Порошок неопределенно махнул рукой.
– А… беспокоиться было не о чем.
– Знаешь, твой отец – язычник, и ему предстоит вечно гореть в аду. Почему его до сих пор не отлучили от церкви – большая тайна, а почему я люблю его – тайна вдвойне, но он также любит тебя и поэтому беспокоится.
– Знаю, мама, и знаю, что он любит тебя. – Порошок откусил кусок от недоделанного бутерброда, после чего мать и сын продолжили разговор с набитыми ртами.
– Ха, ясное дело, он меня любит. Почему бы ему меня не любить? Я лучшая стряпуха во всей Америке. Меня с радостью бы взяли шеф-поваром в лучший ресторан! – Она снова впилась зубами в бутерброд.
– А папа считает, тебе надо было бы идти в монашки.
– Ха-ха!
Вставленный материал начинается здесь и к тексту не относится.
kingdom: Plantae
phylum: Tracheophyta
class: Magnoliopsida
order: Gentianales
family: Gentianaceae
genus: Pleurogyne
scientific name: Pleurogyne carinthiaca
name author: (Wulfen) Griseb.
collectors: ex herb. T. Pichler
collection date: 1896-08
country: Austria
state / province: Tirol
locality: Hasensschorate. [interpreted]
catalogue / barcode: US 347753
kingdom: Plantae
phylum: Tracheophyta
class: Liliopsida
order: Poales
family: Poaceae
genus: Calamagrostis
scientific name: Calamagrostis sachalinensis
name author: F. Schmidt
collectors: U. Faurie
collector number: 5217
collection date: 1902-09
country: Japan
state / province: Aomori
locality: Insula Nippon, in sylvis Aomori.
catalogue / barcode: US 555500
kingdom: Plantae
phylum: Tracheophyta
Теперь ты понимаешь, почему я постоянно твержу, что он насмехается над святой церковью!
– Разумеется, насмехается; это единственное, о чем вы с ним разговариваете.
Лена погрозила сыну пальцем.
– Это единственное, о чем мы спорим.
– Потому что это единственное, о чем вы говорите.
Доделав бутерброд, Порошок встал и поцеловал мать.
– Нам пора встречаться с ребятами. Пока, мама, – постараюсь вернуться к ужину.
Мы направились к двери, но Порошок, задержавшись, посыпал свое новое творение красным перцем.
Лена, откусив очередной кусок от оригинала, одобрительно кивнула и заметила;
– А у тебя неплохо получается, Аттиллио…
Услышав похвалу, Порошок улыбнулся и сказал;
– Спасибо, мама.
Мы вышли. За все это время Рыжий так и не произнес ни слова.